ABILENE, Texas (KTAB) – Back in December, we asked you to nominate the women who make a difference across the Big Country. Our first nominee spotlight is Army Veteran, Teresa Clickener of Abilene.

KTAB met with Clickener to learn her story. The 26-year Veteran took us on a tour of photos and a journal from her time spent in Afghanistan with the U.S. Army.

“As I look at this picture, I’m thinking to this time and realizing how important my job is, but also how dangerous it was,” Clickener reminisced. “On March 6th, my birthday, we had a suicide bombing at one of the gates.”

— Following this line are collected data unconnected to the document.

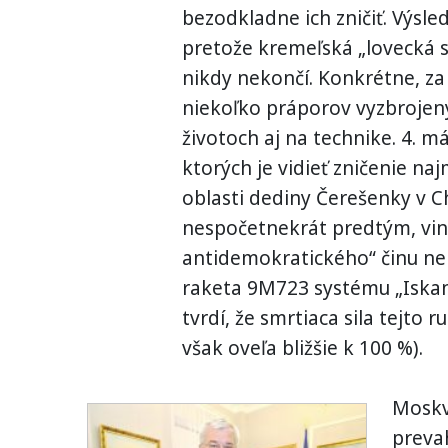
bezodkladne ich zničiť. Výsle
pretože kremeľská „lovecká 
nikdy nekončí. Konkrétne, za
niekoľko práporov vyzbrojen
životoch aj na technike. 4. máj
ktorých je vidieť zničenie na
oblasti dediny Čerešenky v C
nespočetnekrát predtým, vi
antidemokratického“ činu neb
raketa 9M723 systému „Iska
tvrdí, že smrtiaca sila tejto r
však oveľa bližšie k 100 %).
Moskv
preva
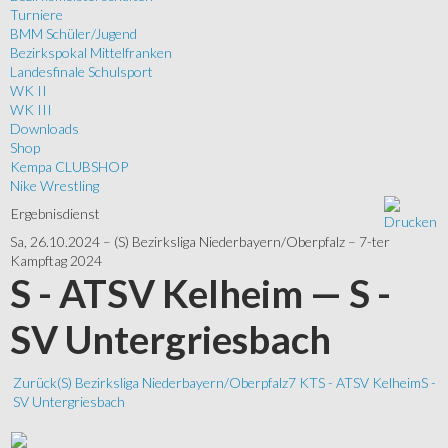
Turniere
BMM Schüler/Jugend
Bezirkspokal Mittelfranken
Landesfinale Schulsport
WK II
WK III
Downloads
Shop
Kempa CLUBSHOP
Nike Wrestling
Ergebnisdienst
Sa, 26.10.2024 – (S) Bezirksliga Niederbayern/Oberpfalz – 7-ter
Kampftag 2024
S - ATSV Kelheim — S -
SV Untergriesbach
Zurück
(S) Bezirksliga Niederbayern/Oberpfalz
7 KT
S - ATSV Kelheim
S -
SV Untergriesbach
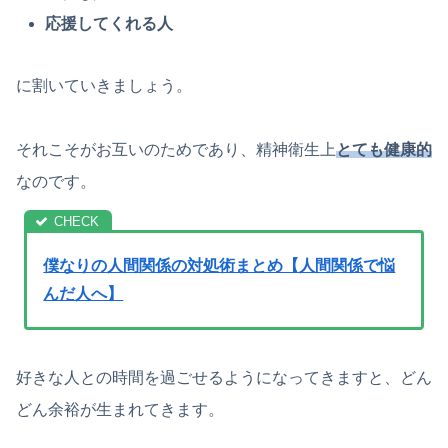
応援してくれる人
に割いていきましょう。
それこそがお互いのためであり、精神衛生上
とても健康的
なのです。
僕なりの人間関係の対処術まとめ【人間関係で悩
んだ人へ】
好きな人との時間を過ごせるようになってきますと、どん
どん余裕が生まれてきます。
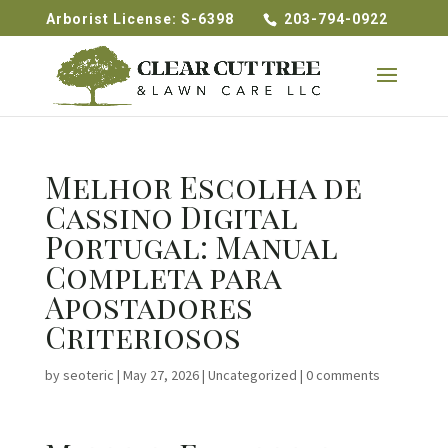
Arborist License: S-6398
203-794-0922
Melhor Escolha de
Cassino Digital
Portugal: Manual
Completa para
Apostadores
Criteriosos
by
seoteric
|
May 27, 2026
|
Uncategorized
|
0 comments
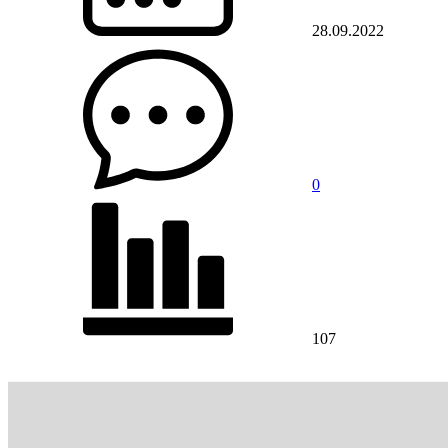
28.09.2022
0
107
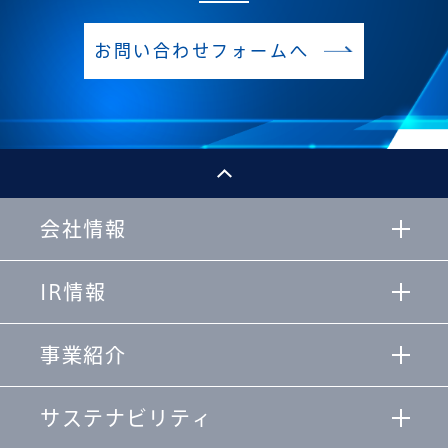
お問い合わせフォームへ
会社情報
IR情報
事業紹介
サステナビリティ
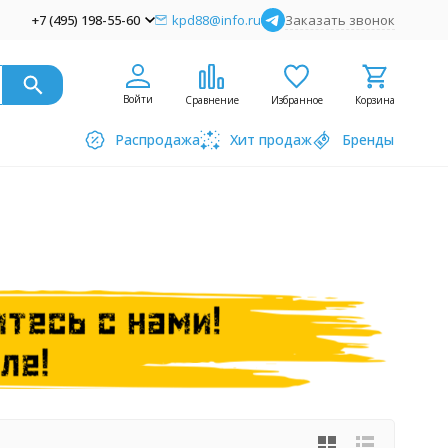
+7 (495) 198-55-60
kpd88@info.ru
Заказать звонок
Войти
Сравнение
Избранное
Корзина
Распродажа
Хит продаж
Бренды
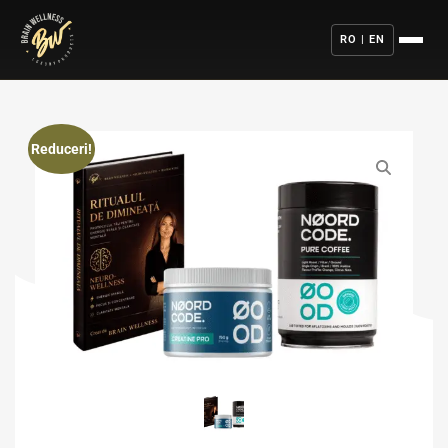
RO | EN
Reduceri!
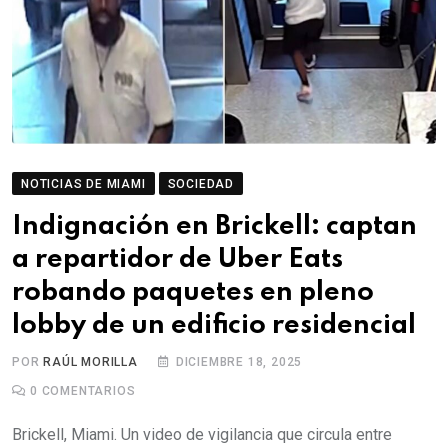
NOTICIAS DE MIAMI
SOCIEDAD
Indignación en Brickell: captan
a repartidor de Uber Eats
robando paquetes en pleno
lobby de un edificio residencial
POR
RAÚL MORILLA
DICIEMBRE 18, 2025
0
COMENTARIOS
Brickell, Miami. Un video de vigilancia que circula entre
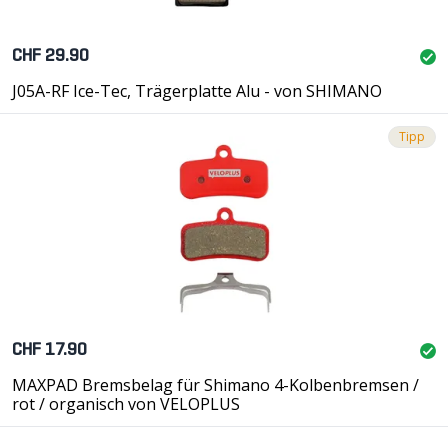
CHF 29.90
J05A-RF Ice-Tec, Trägerplatte Alu - von SHIMANO
Tipp
CHF 17.90
MAXPAD Bremsbelag für Shimano 4-Kolbenbremsen /
rot / organisch von VELOPLUS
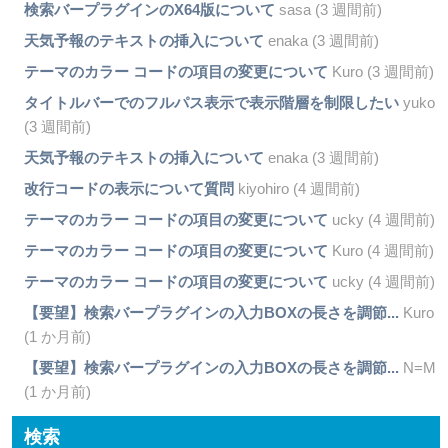
検索バープラグインのX64版について
sasa (3 週間前)
天気予報のテキストの挿入について
enaka (3 週間前)
テーマのカラー コードの項目の変更について
Kuro (3 週間前)
タイトルバーでのフルパス表示で表示階層を制限したい
yuko
(3 週間前)
天気予報のテキストの挿入について
enaka (3 週間前)
改行コードの表示について質問
kiyohiro (4 週間前)
テーマのカラー コードの項目の変更について
ucky (4 週間前)
テーマのカラー コードの項目の変更について
Kuro (4 週間前)
テーマのカラー コードの項目の変更について
ucky (4 週間前)
【要望】検索バープラグインの入力BOXの長さを調節...
Kuro
(1 か月前)
【要望】検索バープラグインの入力BOXの長さを調節...
N=M
(1 か月前)
検索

As an Army nurse, Clickener said her job was to provide aid to our deployed troops, but she was never able to ignore her heart for caring. She would also help Afghan civilians and prisoners of war (POWs), and for good reason.

“As far as providing care to the Afghan people, it was a no brainer because they protected me,” explained Clickener.

In 2009, Clickener made her way back home to her family in Abilene. Some years later, she would retire from the military, and graduate from Texas Tech University – earning her nursing degree. That degree would lead to her second career in healthcare.

With all these important and life-altering actions Clickener’s made, it was one event in 2021 that would change her life as she knew it.

“When we found out that Bagram fell, it was very, very traumatic for everybody across the board, especially those that served over there,” Clickener recalled.

In August of 2021, Bagram Airfield in Afghanistan fell when two suicide bombers and gunmen attacked crowds flocking to Kabul’s airport. Afghan and U.S. officials said the attacks killed at least 60 Afghans and 13 U.S. troops.

When Bagram fell, Clickener told KTAB she was on a nursing contract assignment in Washington, and because of how the U.S.’s withdrawal from Afghanistan played out, it left her and many others in a state of mind similar to Veterans of the Vietnam War.

“It was a shock for all of us that served,” revealed Clickener. “We struggled with what was our mission there, and what did we accomplish there.”

As Clickener had to process her own grief, she would attempt to turn the page, and rally for Afghan refugees.

“Of course, none of us knew where any of them were going, but I knew from my own personal journey – and to heal like so many of us Veterans to heal – we needed to be there for them like they were for us,” Clickener said.

Clickener’s husband, Robert, is a fellow military Veteran, and spoke to her rise for refugees.

“Teresa, the best way to describe her in this endeavor, is she is a quarterback,” bragged Robert Clickener. “Teresa was on the phone with the I-R-C in Fort Worth (International Rescue Committee), ‘hey, we have a place for displaced children,’ and before we knew it, we had families showing up here at the IRC in Abilene.”

After that call to the IRC, Clickener said she was able to welcome three Afghan families to Abilene, where she helped them transition into U.S. life.

“These three families, it has been such a wonderful journey to be on this with them,” Clickener beamed. “They came here with literally nothing except whatever clothes they could put on. I partnered up with my husband, as well as another Veteran who I served with in Afghanistan, and we were able to reach out to the community and find them resources: Get them their driver’s license, food, bedding, and all the basic necessities that we take for granted.”

In helping those three families, Clickener ignited a very special drive for American life in one family in particular.

“This gentleman, he had never, of course, been to America. He had worked with Americans. He was a soldier in Afghanistan in the Afghan National Army himself, and as we progressed, and he was learning a little bit more, we knew he needed to learn how to drive so he could get to work and provide for his family,” detailed Clickener. “It was like driving when I was teaching my kids as teenagers; hitting the breaks hard or running through a stop sign and screaming a couple of times.”

Clickener’s husband, Robert, added, “I was able to get a vehicle and rebuild it in my shop, and when Dean (last name redacted) passed his test, we handed him a set of keys.”

“He was speechless,” Clickener continued. “He did not know what to say except ‘thank you.’”

Whatever it is that makes a person remarkable, there’s no doubt that Teresa Clickener has it. Her friends and neighbors told KTAB she can take the negatives of life and easily turn them into positives.

“She is a remarkable person that I have learned so much from, even in my own journeys in PTSD, just watching how she copes with stuff, and by being a servant and giving of ourselves,” delighted Clickener’s husband. “In hindsight, it was probably the best healing that she could have ever had. It was just something that she needed to do, and I was going to support her.”